AFM: Indies Feel the Big Studio Squeeze

November 9, 2015

By Scott Roxborough, Alex Ritman

Pushy agents and too much competition from the majors have made dealmakers nervous. Says one: “It’s very difficult to sell a project that’s not properly packaged.”

With the annual bashing of Loews’ somewhat retro carpeting easing up for another year, many AFM attendees returning to more contemporary interiors spoke of a market still in an awkward state of transition.

Quentin Tarantino’s The Hateful Eight dominated much of the chatter in 2014, but 2015’s edition struggled to offer a prestige title with anywhere near the same amount of buzz.

“Buyers are looking for the perfectly formed script, the perfect filmmaker, the perfect cast and, of course, the perfect budget,” said Mister Smith’s David Garrett. “And that’s getting harder for us to find and bring to the market.”

German buyer Rudiger Boss, acquisitions head for broadcast giant ProSiebenSat.1, complained that there were few gold-plated projects available for presale (“the packages are not ideal”) and put part of the blame on talent agencies playing too big a role.

“The agencies are getting too mixed up in the process and it’s not making the projects better.

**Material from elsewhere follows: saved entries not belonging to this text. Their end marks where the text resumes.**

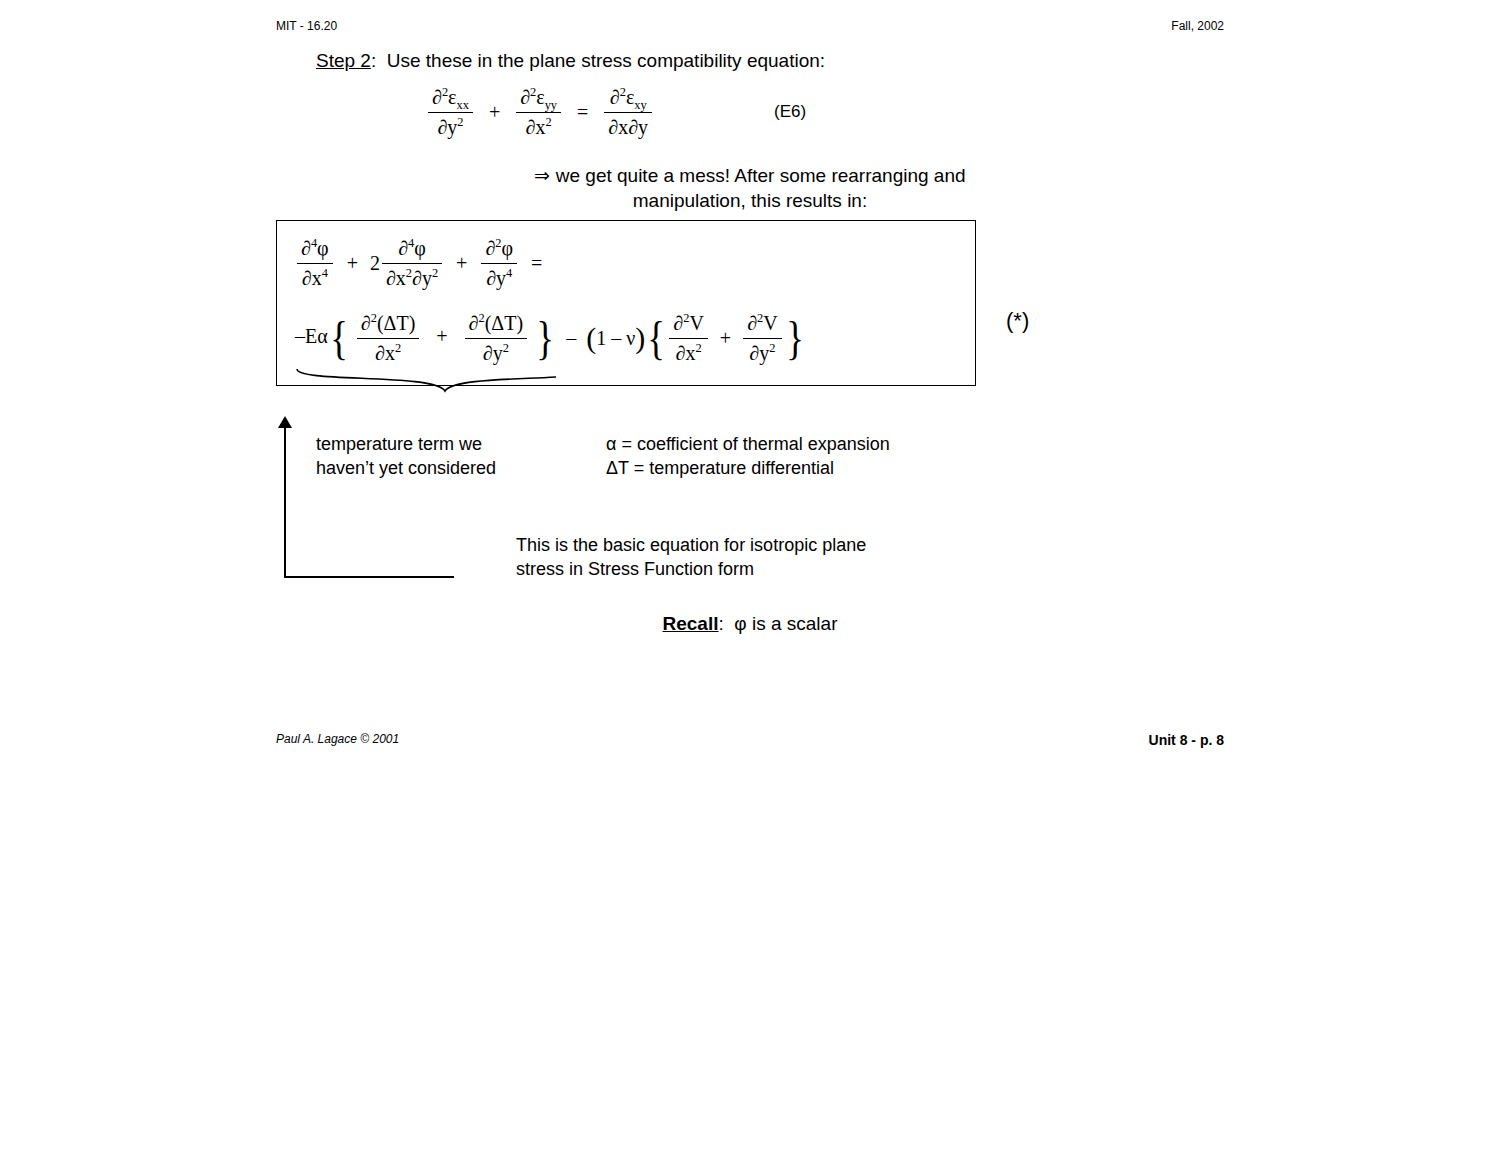MIT - 16.20
Fall, 2002
Step 2: Use these in the plane stress compatibility equation:
∂2εxx ∂y2 + ∂2εyy ∂x2 = ∂2εxy ∂x∂y (E6)
⇒ we get quite a mess! After some rearranging and manipulation, this results in:
∂4φ ∂x4 + 2 ∂4φ ∂x2∂y2 + ∂2φ ∂y4 =
–Eα{ ∂2(ΔT) ∂x2 + ∂2(ΔT) ∂y2 } – (1 – ν) { ∂2V ∂x2 + ∂2V ∂y2 }
(*)
temperature term we
haven’t yet considered
α = coefficient of thermal expansion
ΔT = temperature differential
This is the basic equation for isotropic plane
stress in Stress Function form
Recall: φ is a scalar
Paul A. Lagace © 2001
Unit 8 - p. 8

I doubt it will help the films,” he said.

Decreased risk-taking from indie buyers, who are now facing a swollen emphasis on theatrical success as ancillary revenue-generators dry up, saw the studios step in to make the big money market bets.

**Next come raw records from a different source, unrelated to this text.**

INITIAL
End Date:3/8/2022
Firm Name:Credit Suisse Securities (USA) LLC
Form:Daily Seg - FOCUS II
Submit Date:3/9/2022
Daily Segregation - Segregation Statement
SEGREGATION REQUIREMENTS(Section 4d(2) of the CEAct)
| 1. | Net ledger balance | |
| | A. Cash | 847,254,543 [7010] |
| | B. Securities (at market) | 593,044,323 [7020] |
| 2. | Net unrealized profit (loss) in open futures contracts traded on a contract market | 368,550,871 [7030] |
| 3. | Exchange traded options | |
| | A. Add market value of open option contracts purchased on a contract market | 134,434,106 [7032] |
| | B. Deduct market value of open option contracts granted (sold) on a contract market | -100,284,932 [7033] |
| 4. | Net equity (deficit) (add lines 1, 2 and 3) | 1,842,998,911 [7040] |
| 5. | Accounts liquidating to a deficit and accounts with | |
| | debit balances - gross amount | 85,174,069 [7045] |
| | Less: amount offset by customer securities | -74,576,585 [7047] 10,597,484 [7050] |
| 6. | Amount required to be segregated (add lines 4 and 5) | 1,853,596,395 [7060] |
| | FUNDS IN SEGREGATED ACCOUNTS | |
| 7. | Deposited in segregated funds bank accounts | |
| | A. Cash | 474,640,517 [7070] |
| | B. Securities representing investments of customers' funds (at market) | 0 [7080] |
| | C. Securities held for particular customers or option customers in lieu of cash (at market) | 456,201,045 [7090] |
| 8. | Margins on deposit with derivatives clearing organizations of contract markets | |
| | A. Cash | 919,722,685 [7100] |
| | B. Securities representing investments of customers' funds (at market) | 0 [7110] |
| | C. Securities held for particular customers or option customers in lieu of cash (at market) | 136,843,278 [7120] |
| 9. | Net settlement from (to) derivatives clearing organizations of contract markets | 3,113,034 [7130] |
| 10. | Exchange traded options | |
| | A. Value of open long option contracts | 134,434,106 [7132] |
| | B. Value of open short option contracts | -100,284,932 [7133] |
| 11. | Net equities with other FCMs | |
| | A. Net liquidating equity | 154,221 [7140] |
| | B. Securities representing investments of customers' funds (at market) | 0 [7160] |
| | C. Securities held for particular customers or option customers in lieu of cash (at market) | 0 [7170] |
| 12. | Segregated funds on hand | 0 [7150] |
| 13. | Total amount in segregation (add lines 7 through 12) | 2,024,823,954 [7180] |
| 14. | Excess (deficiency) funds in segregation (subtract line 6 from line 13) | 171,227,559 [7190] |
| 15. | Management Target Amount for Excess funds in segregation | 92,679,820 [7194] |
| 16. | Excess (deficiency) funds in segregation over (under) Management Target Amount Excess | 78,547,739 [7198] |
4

Michael Mann’s Christian Bale-starring Enzo Ferrari biopic was arguably one of this year’s bigger AFM projects, but with Wild Bunch’s U.S. arm Insiders reportedly looking for sizeable checks from international indie distributors, Paramount, who will bow the film stateside, could come in to snap up global rights as well.

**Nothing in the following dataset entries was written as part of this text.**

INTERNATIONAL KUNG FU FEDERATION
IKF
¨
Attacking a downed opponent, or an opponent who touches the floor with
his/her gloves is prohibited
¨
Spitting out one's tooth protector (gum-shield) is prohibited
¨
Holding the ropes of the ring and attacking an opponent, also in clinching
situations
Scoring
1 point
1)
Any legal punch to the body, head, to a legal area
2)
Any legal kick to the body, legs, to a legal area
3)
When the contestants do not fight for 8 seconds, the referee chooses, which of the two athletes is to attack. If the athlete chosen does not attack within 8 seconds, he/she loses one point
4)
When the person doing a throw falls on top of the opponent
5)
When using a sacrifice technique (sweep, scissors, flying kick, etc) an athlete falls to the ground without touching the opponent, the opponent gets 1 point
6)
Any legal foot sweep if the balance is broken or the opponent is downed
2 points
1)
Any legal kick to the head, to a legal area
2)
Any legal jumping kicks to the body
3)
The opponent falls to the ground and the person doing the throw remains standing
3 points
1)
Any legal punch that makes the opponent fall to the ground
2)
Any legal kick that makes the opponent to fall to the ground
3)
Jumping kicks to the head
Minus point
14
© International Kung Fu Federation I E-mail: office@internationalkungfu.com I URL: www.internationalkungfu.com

Studios muscling out the indies for global rights has been a recurring theme at this year’s AFM. The Weinstein Co.’s Six Billion Dollar Man action reboot with Mark Wahlberg, also is expected to go through the international arm of a studio major — the reason many suspect it wasn’t on TWC’s slate for this market — and Warner Bros. is expected to take the red-hot Blade Runner 2 project out of global indie hands.

But several prestige titles did fly out of the stalls. The Arnold Schwarzenegger starrer 478 virtually sold out globally, while the Liam Neeson-actioner The Commuter did brisk business for StudioCanal, finding a U.S. home with Lionsgate.

“It goes to show that the market will respond to a strong project with the right creative elements,” said Anna Marsh, head of international sales at StudioCanal, which also screened the first footage from James Marsh’s untitled Colin Firth project, a title THR learned had attracted an offer of $6 million for the U.S. Fortitude International also saw brisk business for its slates, with multiple territory deals for Ben Kingsley-Josh Hutcherson starrer Backstabbing for Beginners and The Bachelorsstarring J.K. Simmons.

“We have had a very good market, but we are one of the few companies that have real projects here,” said Fortitude co-founder Nadine de Barros. “It’s very difficult to sell a project that isn’t properly packaged. But if you have projects to sell, the buyers are there.”